Die Antwoord: selected videography (pt. 2)

dieantwoord

Dear Matt:

Ehhhhhhhhhhhh.

Alright. So, here’s how I approached this. When I fired up your playlist, I decided to just let it run, and resist the urge to Google everything. I figured, let’s just allow this to be a pure encounter, informed only by a half-remembered read of your assignment four busy days ago. I’ll just hit the fullscreen button, let Die Antwoord flow through me unmediated, and scribble down a few notes as I go.

Those notes look like the hastily scrawled confessions of a hallucinating trainspotter. It is a testament to the alienating weirdness of Die Antwoord that I appear to have descended into a dissociative state about midway through your playlist.

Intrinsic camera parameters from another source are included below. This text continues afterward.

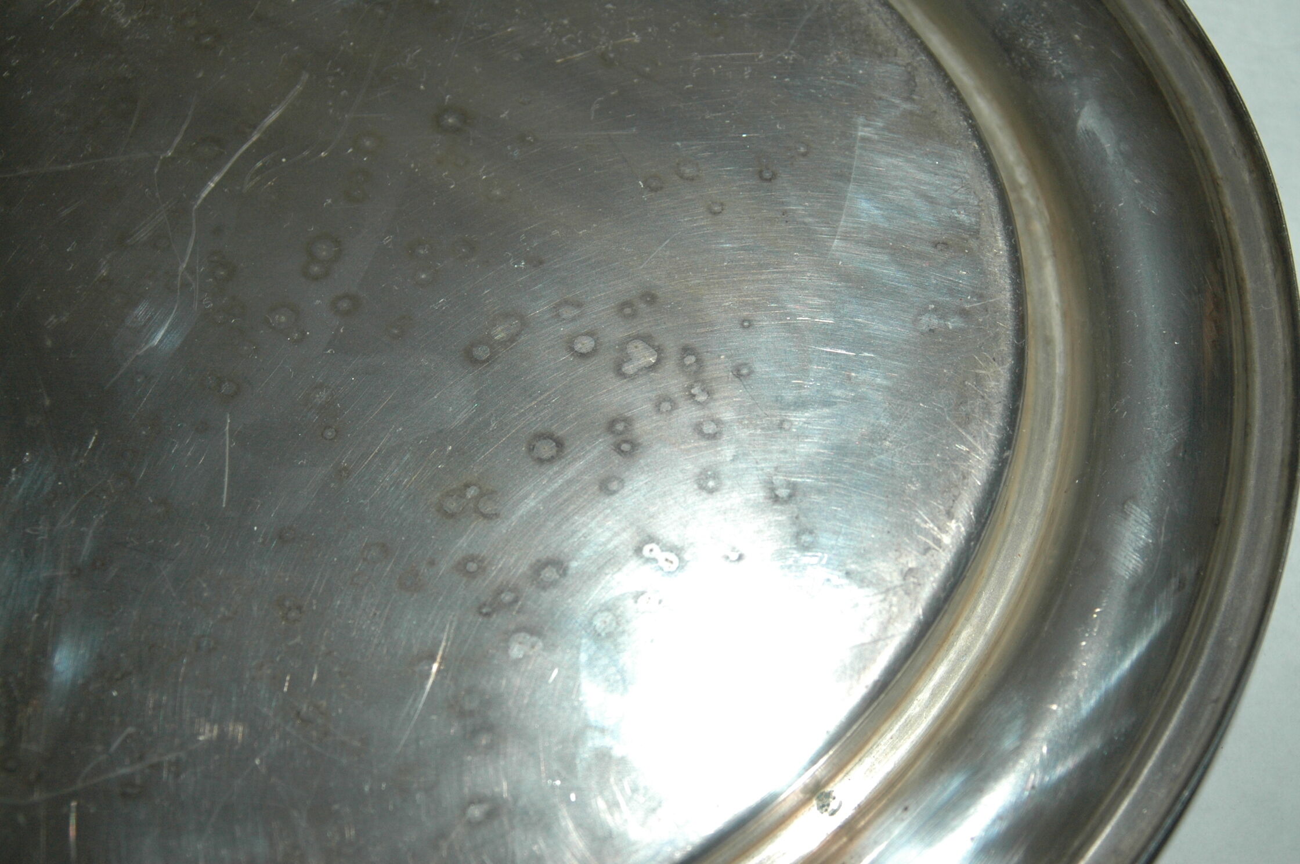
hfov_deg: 42.4
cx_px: 650
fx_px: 1677
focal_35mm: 46
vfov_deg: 28.9
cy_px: 432
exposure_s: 1/60
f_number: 3.5
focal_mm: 31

Honestly, I am as baffled by this music now as I was last night when I listened to it, and I’m spinning my wheels here because I don’t know what to say. I feel like I’m missing a huge chunk of the context for this, and I’m pissed off at Die Antwoord because I’m certain this is by design.

I have one potentially interesting thought, and it is about the tiring question of whether or not any of this is real. One of the many questions I posed to my future self in my scribblings on this viewing was “are those real scorpions?” That is, of course, regarding the video for “Fok Julle Naaiers,” on which Ninja raps: “Next time you ask me is it real, I’m gonna punch you in the face.”

Trouble is, with the way that Die Antwoord present themselves, “Is it real?” is a worthwhile question that everybody’s obviously going to be asking, as regards both the scorpions and the band itself. This is a move that’s been pulled before. It’s a classic Glass Onion — you bait your audience with deliberately cryptic art, then you mock them for trying too hard.

There was a time when I would have had the patience for this. Maybe sometime I will again. Don’t get me wrong: there were plenty of moments when I could barely pull myself away from the screen to make notes. But, it’s late and I’m frustrated and right now I kind of feel the same way about this that I do about the Stockhausen I used to listen to in high school: cut the performance art bullshit and make some goddamn music.

I take no pleasure in disliking things. It makes me feel ignorant. This one will require a revisit.